O'Neill noted that many of the challenges that Clarks had faced in the second half of last year, including shifts in consumer behavior, have intensified, and said that the company was able to react properly only in some regions. He mentioned in particular the consumers' search for differentiated products, for value for money and for excellent service, while purchasing more in an online environment.
He also said that Clarks' product offer failed to respond strongly enough last spring to the “athleisure” trend toward lightweight casual footwear in the market. He said the company failed at times to make targeted promotions to drive traffic to its stores.

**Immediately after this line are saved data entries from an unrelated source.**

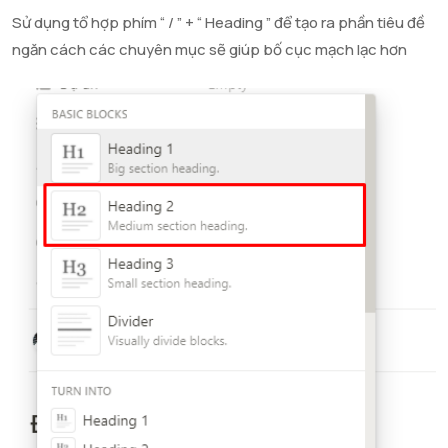
Sử dụng tổ hợp phím “ / ” + “ Heading ” để tạo ra phần tiêu đề
ngăn cách các chuyên mục sẽ giúp bố cục mạch lạc hơn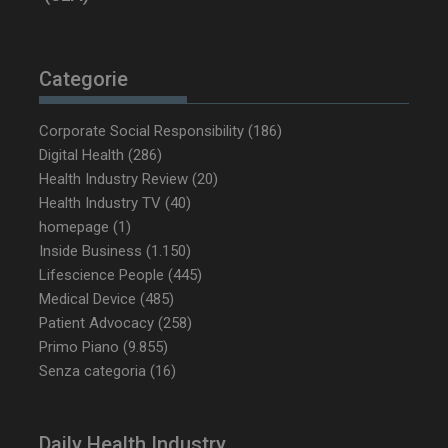
Categorie
Corporate Social Responsibility
(186)
Digital Health
(286)
Health Industry Review
(20)
Health Industry TV
(40)
homepage
(1)
Inside Business
(1.150)
Lifescience People
(445)
NOME
FORNITORE / DOMINIO
SCA
Medical Device
(485)
__Secure-ROLLOUT_TOKEN
.youtube.com
5 m
Patient Advocacy
(258)
sett
Primo Piano
(9.855)
Senza categoria
(16)
Daily Health Industry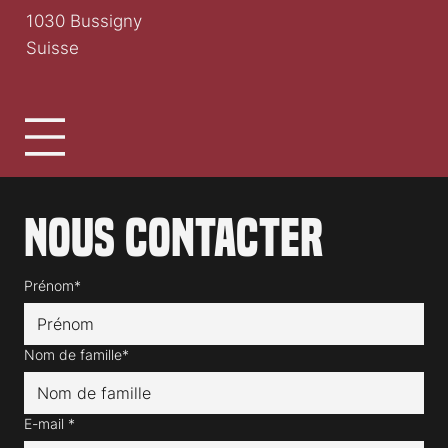
1030 Bussigny
Suisse
Nous contacter
Prénom*
Nom de famille*
E-mail
*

O'Neill admitted to some external factors that affected the group's profitability, notably in the European region outside the U.K. and Ireland, where the weaker euro diluted sales and profits. Aside from macroeconomic disruption of the market in Russia, Ukraine and Greece, Clarks had to deal in the region with a reduced order volume of premium men's shoes due to last year's loss of production from a factory in Vietnam. It also had to cope with high customers' inventories at retail.
Profits declined by 18.2 percent to £14.4 million (€19.4m-$22.1m) in the European region during the first half. Due in part to the depreciation of the euro against sterling, sales fell by 4.1 percent to £72.7 million (€98.1m-$111.6m). Clarks delivered 2.4 million pairs in the region, 1.1 percent below the level of the year-ago period. The gross margin declined to 50.2 percent.
In the U.K. and Ireland, where Clarks continues to operate many stores, retail profits declined by 14.0 percent to £35.8 million (€48.3m-$55.0m) on nearly flat revenues of £290.9 million (€392.5m-$446.6m). Because of insufficient volumes, same-store sales were up by only 1.0 percent during the period, compared with an increase of 3.7 percent for the whole British footwear market. According to O'Neill, the product offer in Clarks stores was perhaps too heavily weighted toward fashion-forward styles at higher price points, at the expense of the brand's core premium classic collections.
Clarks maintained its position as the leading online shoe retailer in the U.K., with home deliveries rising by 29.5 percent and in-store collection growing to more than 5 percent of retail sales. The turnover was flat in the factory outlets and in the wholesale channel, but profits improved by 13.2 percent and by 6.8 percent, respectively.
The Asia-Pacific performed best. Total volumes increased by 9.8 million and average prices went up by 4.7 percent, contributing to an overall sales increase of 20.2 percent to £73.3 million (€98.9m-$112.6m). Clark sold as many pairs in Asia-Pacific as in Europe, but Europe was left behind in terms of actual turnover. The cost of the group's retail expansion in China limited the growth in regional profits to 9.8 percent, but at £18.0 million (€24.3m-$27.6m), they were higher than the profits reached in Europe.
The strong performance in the region was led by China, where sales volumes rose by 20.3 percent and profits by 31.2 percent. Improvements were also recorded in Japan and Australasia. Sales went up by 4.6 percent in India. On the other hand, customer traffic flows declined in Southeast Asia. Import restrictions affected Clarks' business in Indonesia and its profitability in Turkey.
The results of the second half of this year will be largely dependent on the progress in the transition to its new logistic structure in the U.S. On the other hand, orders are up by a modest single digit in Europe, and the brand continues to enjoy strong demand in Asia-Pacific.
The back-to-school season showed record sales and margins in the U.K. and Ireland, partly due to higher sales of sneakers. Excellent sell-out rates were achieved in the U.K. as well as in the Americas with the brand's new active-casual Cloud Stepper and the Trigenic category, described as its response to the athleisure phenomenon.